▶ _TAREFA 1_
Atualize o trecho do texto sobre o projeto de conectividade que abre com as palavras "Outro argumento usado" e fecha com "propostos pelos autores.", trocando "deputada" por "parlamentar".
▶ _TAREFA 2_
Prossiga com o texto sobre o projeto de conectividade a partir da última frase apresentada.

▶ _TEXTO EXTRAÍDO_
'''
Outro argumento usado pelos defensores do PL é que o valor, que seria repassado aos estados, seria pago somente uma vez, não criando, portanto, um gasto recorrente nas despesas.
Sobre a adequação do projeto ao horizonte de responsabilidade fiscal, a deputada Tabata Amaral diz que dedicou "muitas semanas" antes de apresentar o relatório para conversar com o Executivo e adequar o texto, e que não foi procurada pelo governo antes do veto. Uma das alterações feitas na relatoria foi a redução da abrangência do PL, fazendo o custo cair ante os 26 bilhões de reais propostos pelos autores.
Falta tudo
O valor sugerido no projeto do Congresso está em linha com estudos recentes sobre o tema. Em nota técnica, o Ipea concluiu que, para ampliar a conectividade aos alunos na rede pública sem acesso à internet, seriam necessários cerca de 3,8 bilhões de reais em compra de equipamentos e dados móveis.
Dos seis milhões de alunos sem acesso estimados pelo Ipea para o cálculo, há maior proporção de pretos, pardos e indígenas, com entre 30% e 40% nesse grupo estando sem internet, enquanto entre brancos e amarelos a taxa cai para menos de 15%.
'''
▶ _DADOS_
'''
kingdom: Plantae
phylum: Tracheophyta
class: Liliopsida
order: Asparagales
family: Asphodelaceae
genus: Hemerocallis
'''
▶ _RESPOSTA 1_
Outro argumento usado pelos defensores do PL é que o valor, que seria repassado aos estados, seria pago somente uma vez, não criando, portanto, um gasto recorrente nas despesas.
Sobre a adequação do projeto ao horizonte de responsabilidade fiscal, a parlamentar Tabata Amaral diz que dedicou "muitas semanas" antes de apresentar o relatório para conversar com o Executivo e adequar o texto, e que não foi procurada pelo governo antes do veto. Uma das alterações feitas na relatoria foi a redução da abrangência do PL, fazendo o custo cair ante os 26 bilhões de reais propostos pelos autores.

▶ _RESPOSTA 2_
Os estados com mais alunos sem conexão estão nas regiões Norte e Nordeste, ou longe das capitais. Mas mesmo os estados mais ricos ou áreas urbanas enfrentam o problema: São Paulo, que tem o maior produto interno bruto da federação, é o quinto estado com mais alunos sem acesso, segundo os dados de 2018 do IBGE usados pelo Ipea.
Nacionalmente, metade dos alunos que moram em favelas (muitas em grandes capitais) também estão sem estudar na pandemia, a maior parte por problemas de acesso à internet, segundo pesquisa de novembro do DataFavela.
Como mostrou reportagem daEXAME em 2020, além da conexão, alunos sofrem também com a falta de equipamento. Muitos têm de emprestar o celular dos pais, de modo que frequentemente não podem assistir aulas enquanto os parentes estão no trabalho. Mesmo para quem tem aparelho próprio, a tela pequena do celular dificulta visualizar as aulas ou exercícios para os estudos. Além de chips de internet, estados têm usado medidas como aulas pela TV pública aberta e até pelo rádio.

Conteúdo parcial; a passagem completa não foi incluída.